To-do item: In the records below, which lines include "passthrough"? Copy them.

Source material:
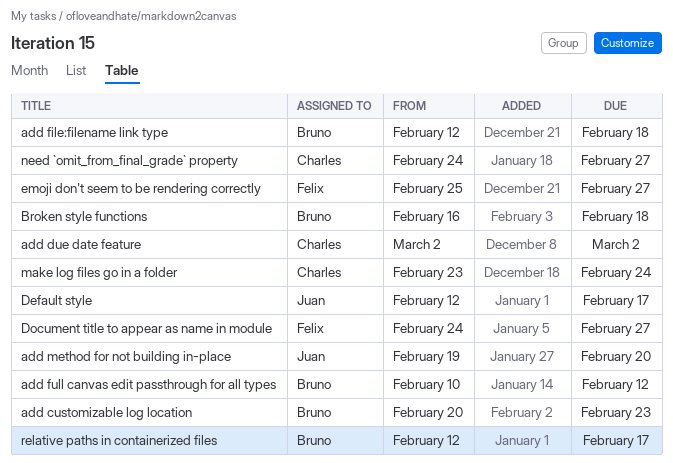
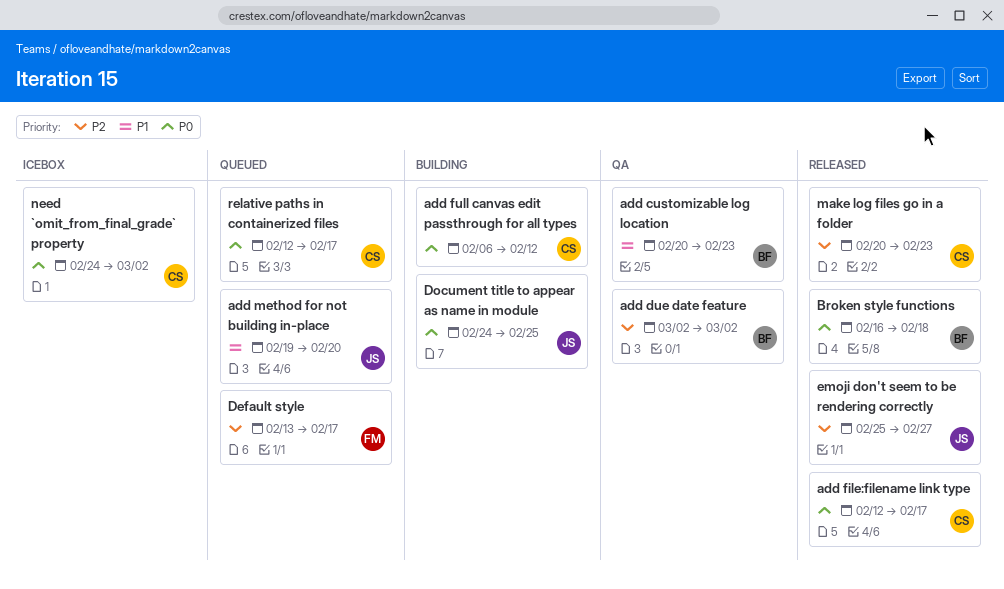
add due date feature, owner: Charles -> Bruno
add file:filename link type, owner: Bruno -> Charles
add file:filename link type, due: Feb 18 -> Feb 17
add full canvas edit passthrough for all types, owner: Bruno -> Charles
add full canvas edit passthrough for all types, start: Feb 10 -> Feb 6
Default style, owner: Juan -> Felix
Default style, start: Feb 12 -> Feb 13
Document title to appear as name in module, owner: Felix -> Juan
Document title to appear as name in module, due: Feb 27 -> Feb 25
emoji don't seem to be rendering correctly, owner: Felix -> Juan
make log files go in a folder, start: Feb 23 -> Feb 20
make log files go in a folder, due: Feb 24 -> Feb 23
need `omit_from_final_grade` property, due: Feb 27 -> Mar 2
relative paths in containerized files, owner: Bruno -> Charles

---

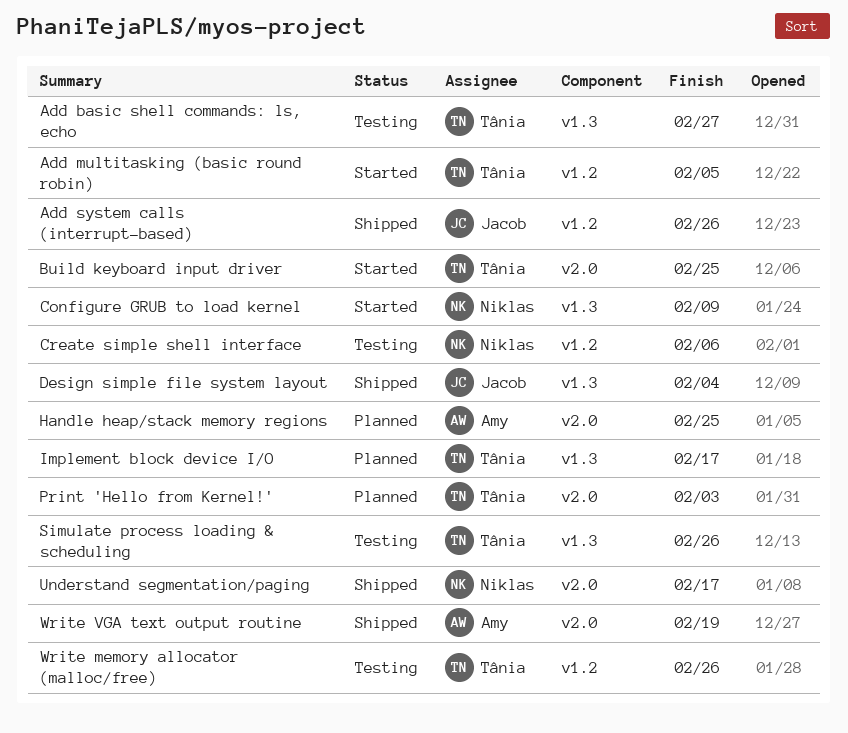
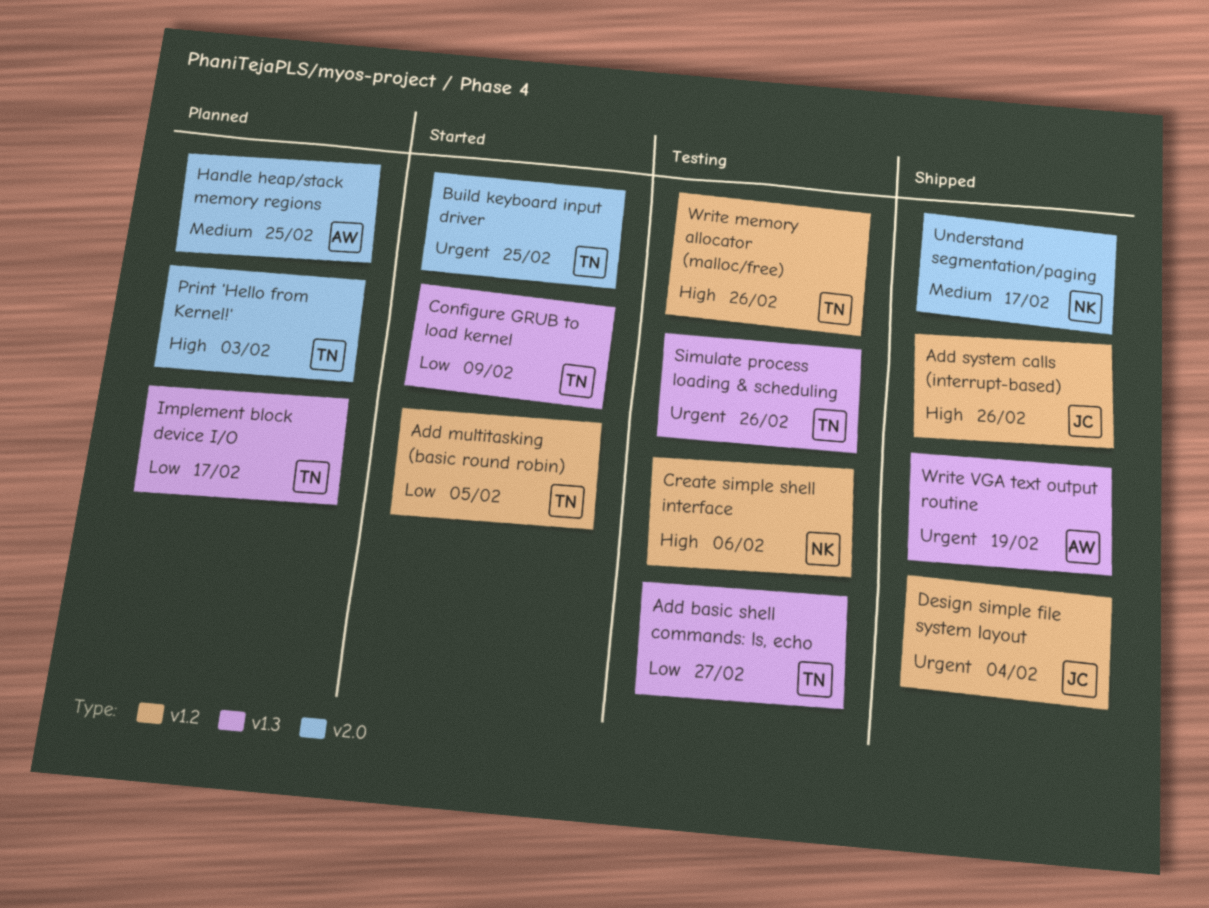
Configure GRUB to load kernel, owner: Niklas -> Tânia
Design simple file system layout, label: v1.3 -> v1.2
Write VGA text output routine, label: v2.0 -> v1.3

==

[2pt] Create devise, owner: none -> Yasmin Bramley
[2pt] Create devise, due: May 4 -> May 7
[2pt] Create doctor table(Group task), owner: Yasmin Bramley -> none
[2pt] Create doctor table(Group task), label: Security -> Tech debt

Output for this exercise:
add full canvas edit passthrough for all types, owner: Bruno -> Charles
add full canvas edit passthrough for all types, start: Feb 10 -> Feb 6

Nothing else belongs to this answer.